The rebound effect continues long after LDN is no longer in your system i.e. 1-5 days. The mechanism of action works just the same regardless of the time of day LDN is taken for the simple reason this effect acts for this amount of time. Dosing is very individual depending on how quick a patient metabolizes LDN and the length of time the rebound effect lasts. These are open questions.
In addition to repressing the proliferation of T cells, B cells, and some types of cancer cells from the rebound effect, an upregulation of OGF has also been found to regulate the growth of astrocytes that form scar tissue in neurological damage, suppress the action of microglia in neurodegenerative disorders, repress the ability of viruses and bacteria type infections to multiply quickly, and inhibit angiogenesis (blood vessel growth) in cancer. This is important for tumour control because tumours need to develop blood vessels fast to stay alive, so inhibiting this will block tumour growth and even cause parts of the tumour to die off if they outgrow their blood supply. OGF is often described as ‘cytostatic’ (cyto = cellular growth, static = halt).

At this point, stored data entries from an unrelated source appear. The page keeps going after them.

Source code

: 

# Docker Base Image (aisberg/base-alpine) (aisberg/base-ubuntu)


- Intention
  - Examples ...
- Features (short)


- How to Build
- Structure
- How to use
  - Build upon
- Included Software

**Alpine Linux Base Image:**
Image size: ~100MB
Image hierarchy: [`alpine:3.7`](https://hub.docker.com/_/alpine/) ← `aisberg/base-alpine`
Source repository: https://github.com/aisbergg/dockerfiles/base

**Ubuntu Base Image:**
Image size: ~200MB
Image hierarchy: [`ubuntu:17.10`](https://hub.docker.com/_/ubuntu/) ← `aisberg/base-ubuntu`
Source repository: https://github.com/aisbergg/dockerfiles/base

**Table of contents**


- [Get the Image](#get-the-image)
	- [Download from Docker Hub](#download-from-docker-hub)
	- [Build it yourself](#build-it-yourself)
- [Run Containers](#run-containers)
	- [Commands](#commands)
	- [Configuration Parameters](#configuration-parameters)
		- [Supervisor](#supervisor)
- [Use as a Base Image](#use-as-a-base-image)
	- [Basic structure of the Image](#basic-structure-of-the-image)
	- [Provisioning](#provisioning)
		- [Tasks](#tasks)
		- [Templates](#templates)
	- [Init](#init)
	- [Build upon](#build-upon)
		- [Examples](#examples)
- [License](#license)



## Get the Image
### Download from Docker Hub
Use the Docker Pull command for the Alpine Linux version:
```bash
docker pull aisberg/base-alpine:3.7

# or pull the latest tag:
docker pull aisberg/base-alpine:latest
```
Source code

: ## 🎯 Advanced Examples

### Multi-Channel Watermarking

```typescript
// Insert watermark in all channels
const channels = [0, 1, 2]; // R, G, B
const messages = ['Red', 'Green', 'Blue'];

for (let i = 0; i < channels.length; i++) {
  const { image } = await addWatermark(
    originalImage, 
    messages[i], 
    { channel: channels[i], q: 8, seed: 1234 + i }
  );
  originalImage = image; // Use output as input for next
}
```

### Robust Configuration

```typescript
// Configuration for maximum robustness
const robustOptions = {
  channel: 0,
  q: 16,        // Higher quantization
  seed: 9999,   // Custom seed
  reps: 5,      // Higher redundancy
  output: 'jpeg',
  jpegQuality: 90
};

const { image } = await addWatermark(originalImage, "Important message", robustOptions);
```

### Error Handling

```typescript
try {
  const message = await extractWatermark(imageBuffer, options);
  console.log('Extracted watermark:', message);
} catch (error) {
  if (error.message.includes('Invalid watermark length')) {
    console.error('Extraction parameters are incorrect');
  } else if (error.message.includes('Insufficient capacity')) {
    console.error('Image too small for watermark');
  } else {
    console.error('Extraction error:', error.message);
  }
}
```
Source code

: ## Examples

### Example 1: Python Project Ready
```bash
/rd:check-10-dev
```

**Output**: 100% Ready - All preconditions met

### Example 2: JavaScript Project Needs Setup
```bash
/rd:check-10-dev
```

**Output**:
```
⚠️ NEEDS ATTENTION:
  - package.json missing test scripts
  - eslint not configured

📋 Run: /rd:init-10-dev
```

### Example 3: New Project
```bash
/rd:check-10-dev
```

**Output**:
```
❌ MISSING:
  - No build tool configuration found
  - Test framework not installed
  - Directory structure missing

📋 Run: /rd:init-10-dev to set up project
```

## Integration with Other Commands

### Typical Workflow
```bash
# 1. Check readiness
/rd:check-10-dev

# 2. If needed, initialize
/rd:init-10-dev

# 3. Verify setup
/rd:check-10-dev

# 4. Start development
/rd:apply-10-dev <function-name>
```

Research has also shown that by combining LDN with standard-of-care chemotherapeutic agents, an enhanced anticancer action has been observed where, LDN may also serve as a protector of any possible adverse effects from chemotherapy. Clinical trials have also shown that LDN can be used as an adjunct therapy to the more conventional medicines.
There is also exciting new research being done with LDN to treat pain looking at a different mechanism. Dr Jarred Younger and colleagues at Stanford are reviewing the evidence that LDN may operate as a novel anti-inflammatory agent in the central nervous system via the Toll Like Receptor 4’s (TLR4’s) action on microglial cells. This may represent LDN as being one of the first glial cell modulators to be used for the management of chronic pain disorders.
Having the ability to take a medication that inhibits cell proliferation for those cells that have only been activated to proliferate through the disease process, yet leaves the healthy cells alone is rapidly gaining the recognition it deserves.
It is simple to see why so many Drs and patients are opting for this affordable non-toxic biotherapy approach to medicine when treating ‘cell proliferative related diseases’ which are driven by inflammation, making it an attractive therapy for cancer, autoimmune, neurological and infectious disorders.